About the left hand side (of the chalkboard) with some history pointers of manifolds: we can see that that what we teach in multi-variable calculus courses has been the status of manifold theory in 1838 with Gauss. There had been a surprisingly long struggle to get a good definition of manifolds. It was Riemann who first in the context of Riemann surfaces saw the need to use charts to define surfaces. Hassler Whitney then showed that one can always embed a manifold in an Euclidean space and John Nash much later showed that one can embed isometrically also Riemannian manifolds in Euclidean spaces. So, in principle the abstract definition of manifolds is not needed. In any case, while embedding is “ugly” (because non-intrinsic), it is still in principle all we need. In the discrete, we can work with finite projective spaces.

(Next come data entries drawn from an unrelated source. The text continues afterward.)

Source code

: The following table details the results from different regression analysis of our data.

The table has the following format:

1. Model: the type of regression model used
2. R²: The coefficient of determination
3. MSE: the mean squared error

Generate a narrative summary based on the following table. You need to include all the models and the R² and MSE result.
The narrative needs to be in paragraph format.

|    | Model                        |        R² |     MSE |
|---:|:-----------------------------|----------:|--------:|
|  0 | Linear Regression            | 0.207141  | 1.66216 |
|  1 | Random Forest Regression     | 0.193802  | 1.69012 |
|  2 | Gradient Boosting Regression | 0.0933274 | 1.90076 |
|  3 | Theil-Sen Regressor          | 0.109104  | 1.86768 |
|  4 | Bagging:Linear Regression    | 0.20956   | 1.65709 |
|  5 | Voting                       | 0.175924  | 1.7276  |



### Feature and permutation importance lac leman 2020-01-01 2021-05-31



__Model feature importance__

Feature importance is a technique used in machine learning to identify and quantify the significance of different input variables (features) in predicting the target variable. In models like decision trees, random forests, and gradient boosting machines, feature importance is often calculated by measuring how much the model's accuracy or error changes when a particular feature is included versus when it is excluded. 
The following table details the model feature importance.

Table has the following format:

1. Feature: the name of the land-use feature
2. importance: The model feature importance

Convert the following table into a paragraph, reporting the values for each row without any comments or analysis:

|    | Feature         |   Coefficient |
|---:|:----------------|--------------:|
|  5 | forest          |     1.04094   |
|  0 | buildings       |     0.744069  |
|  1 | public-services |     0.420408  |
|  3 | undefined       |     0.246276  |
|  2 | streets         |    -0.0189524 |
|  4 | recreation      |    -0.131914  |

The book of Koskinski displays the photo of famous topologiest: (I cleaned up the best available picture from the Princeton photo collection a bit with despecklel filter as there were terribly many sprinkled speckles. Here is a Link, to the locally cleaned up picture. You can find the original on a Princeton photo collection, just to check. Others have made clean up efforts like on this page, but just done so by, also significantly reduced the resolution, of course that also removes the specks): the picture had been taken at a Symposium on Differential Topology, April 2-5, 1963 in at the Institute for Advanced Study in Princeton, a conference in the honor of Marston Morse:

Left to right up: Raoul Bott, Barry Mazur, Gustav Hedlund, Theodore Frankel, Stephen Smale, Nicolaas Kuiper, John Adams, William Browder, John Milnor and Michel Kervaire,

Left to right down: Shiing-Shen Chern, Robert Pohrer, Atle Selberg, Marston Morse, Walter Leighton, Morris Hirsch, Stewart Cairns and Hassler Whitney

About the idea to look at the distance function f(x)= d(x,a) to a point in the geometry: the wave fronts { f(x) = r } are now manifolds or empty. We can now look at the supremum of all r for which this wave front is a sphere and get a notion of radius of injectivity.